A prescindere dalle ragioni che hanno condotto a tale cauto approccio del nostro Paese alla Finanza Tecnologica – tra cui possono annoverarsi senza pretesa di esaustività i rischi concreti connessi all’antiriciclaggio, alla trasparenza e all’usura, oltre alla necessità di garantire ai player tradizionali un lento e graduale approccio nell’ottica di un “cambio di pelle” degli stessi – occorre valutare in che modo le attuali emergenze sanitarie ed economiche stiano suggerendo agli operatori del settore finanziario di considerare un’evoluzione del canale di offerta dei propri servizi.
Ad esempio, si stanno sviluppando sempre più alcuni servizi volti ad affrontare il fabbisogno di liquidità delle piccole e medie imprese, consentendo a queste la cessione dei propri crediti commerciali attraverso una piattaforma Fintech, talvolta agevolandone i costi di accesso e di fruizione.
Altri servizi consistono nella creazione di specifiche piattaforme on-line che agevolano prestiti tra privati per sostenere le PMI colpite dall’emergenza sanitaria. In particolare, spesso, si tratta di prestiti progettati per coprire le spese correnti delle aziende (salari e stipendi, affitti, utenze).
Le più recenti tecnologie, inoltre, consentono anche ai consumatori di ottenere un prestito senza bisogno di recarsi in banca, ma accedendo a piattaforme on-line spesso gestite direttamente dai finanziatori o dagli intermediari del credito. Questo è possibile grazie anche all’implementazione di servizi legati all’Open Banking (PSD2) su richiesta del cliente, i quali permettono di accedere direttamente ai dati bancari di quest’ultimo e ottenere, ad esempio, l’estratto conto necessario per la pratica di prestito.
Sul mercato Fintech l’impatto dell’attuale emergenza sanitaria consente altresì di sfruttare la tecnologia Blockchain per agevolare in campo medico la verifica smart di dati sanitari o per incoraggiare i pagamenti cashless a distanza.

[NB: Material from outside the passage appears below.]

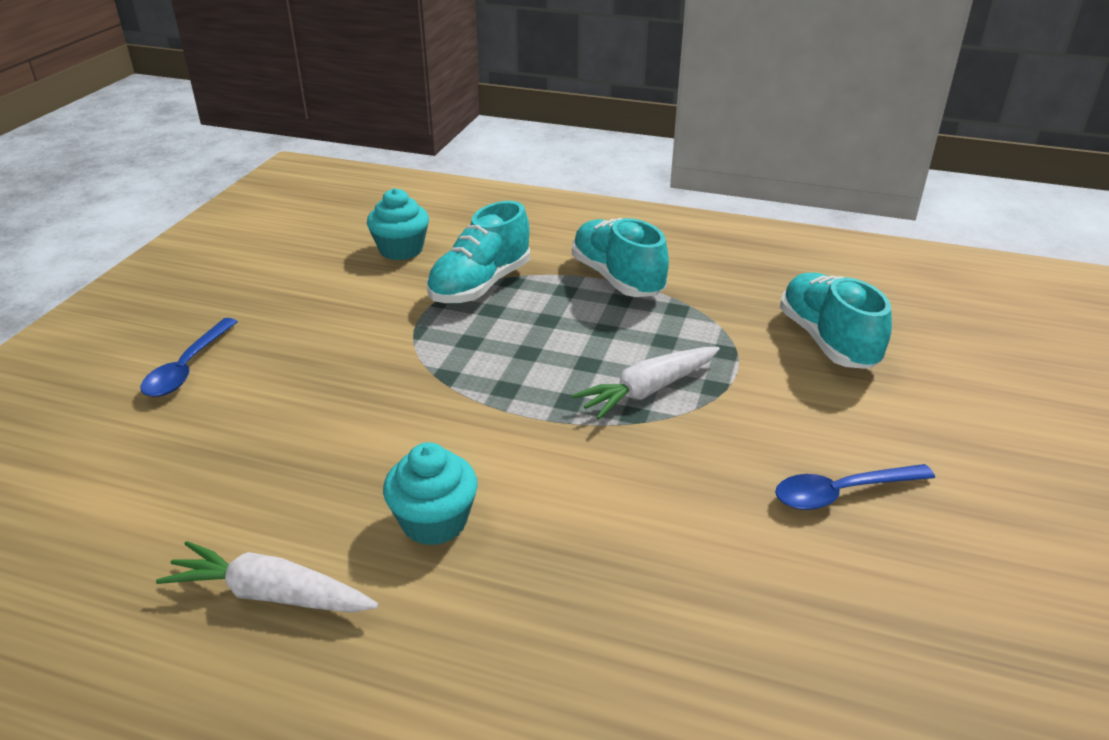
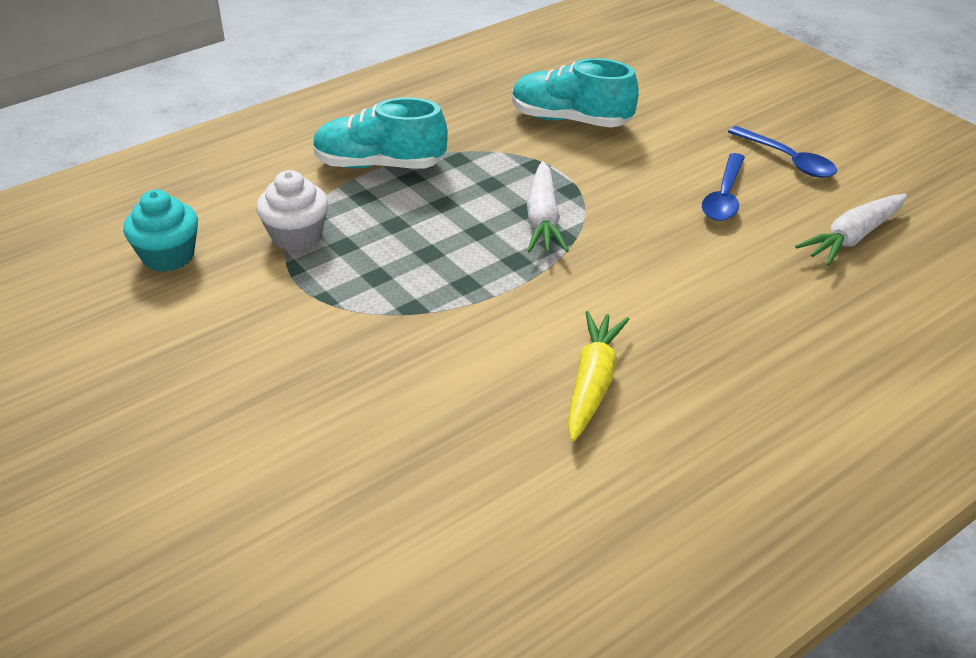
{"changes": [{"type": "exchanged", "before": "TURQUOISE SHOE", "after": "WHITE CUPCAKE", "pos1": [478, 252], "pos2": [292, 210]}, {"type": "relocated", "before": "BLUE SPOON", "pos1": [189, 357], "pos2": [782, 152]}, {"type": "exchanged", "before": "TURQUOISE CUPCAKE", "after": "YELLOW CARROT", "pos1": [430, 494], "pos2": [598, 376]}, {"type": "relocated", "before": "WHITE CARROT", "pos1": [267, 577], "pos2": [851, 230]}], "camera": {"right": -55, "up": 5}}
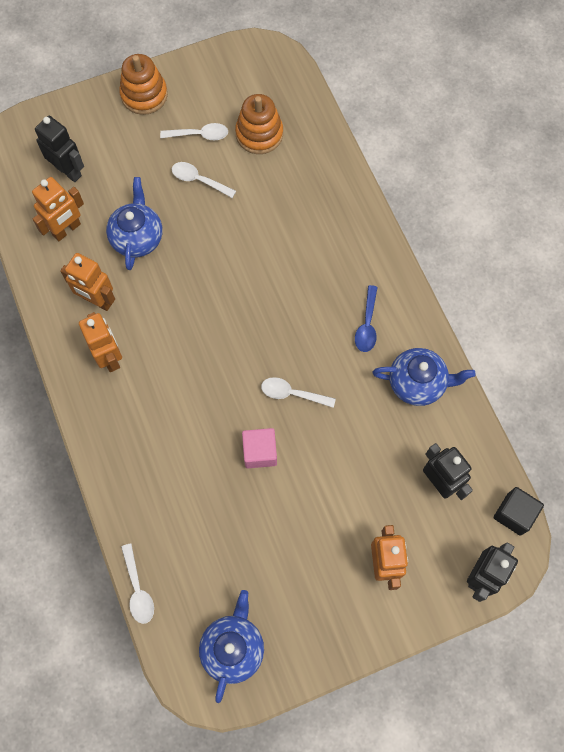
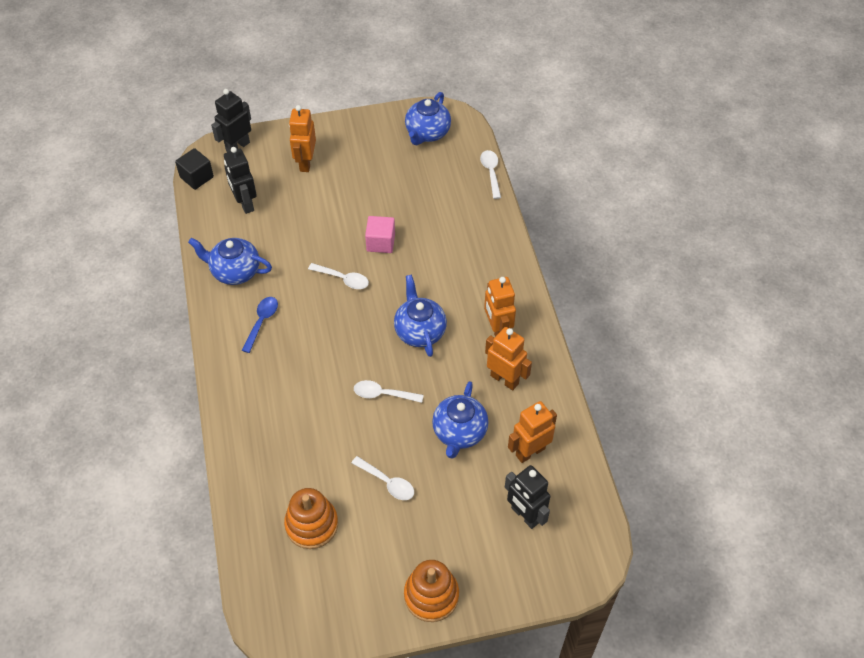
{"changes": [{"type": "relocated", "before": "WHITE SPOON", "pos1": [194, 131], "pos2": [389, 391]}, {"type": "appeared", "after": "BLUE TEAPOT", "pos2": [420, 316]}], "camera": {"right": -170, "up": -15}}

La Finanza Tecnologica, però, non interviene soltanto in aiuto alla crisi, ma talvolta con fini speculativi sulla stessa: si tratta del Corona Coin, una moneta digitale coniata su una piattaforma registrata nelle Isole britanniche dell’Oceano Indiano che consente ai traders di scommettere sulla diffusione dell’attuale epidemia di Coronavirus.
Al contrario, le iniziative di equity crowdfunding, spesso con finalità di aiuto ai territori colpiti dalla pandemia, si realizzano anche mediante piattaforme costituite da Banche, Fondi di Investimento e SIM, consentendo al donante un beneficio fiscale che va da un minimo del 30% sino al 50% dell’importo donato e senza gravami dovuti a compensi per costi amministrativi.
Infine, secondo quanto riportato da una nota piattaforma informativa InsurTech, la ricerca online di prodotti assicurativi per la salute è cresciuta nelle ultime settimane di circa otto volte, un segno del rapido cambiamento in merito alla percezione del rischio e della necessità anche per il mercato assicurativo di evolversi in ottica tecnologica.
Tutte le iniziative descritte andrebbero probabilmente lette come trend di costante integrazione del mondo bancario rispetto alle nuove tecnologie, certamente in progressiva crescita nell’ultimo triennio.
Nel complesso degli investimenti sul FinTech effettuati dai player tradizionali della finanza, infatti, oltre l’80% sono riconducibili a banche o intermediari, e solo la parte restante a Fondi di investimento o SIM. La modalità di interazione più frequente è la partnership in combinazione con incubatori, acceleratori e distretti o mediante acquisizione di partecipazioni in imprese FinTech.
In quest’ottica, di assoluta centralità è il ruolo delle Autorità di Vigilanza, le quali sono destinatarie di compiti di osservazione, indirizzamento e presidio a fini conformativi, prima ancora che di funzioni sanzionatorie.
[1] La presentazione video è disponibile al link: https://www.youtube.com/watch?v=MiI0dcULx4Y
[2] In quest’ambito possono farsi rientrare anche le forme di “accantonamento familiare”.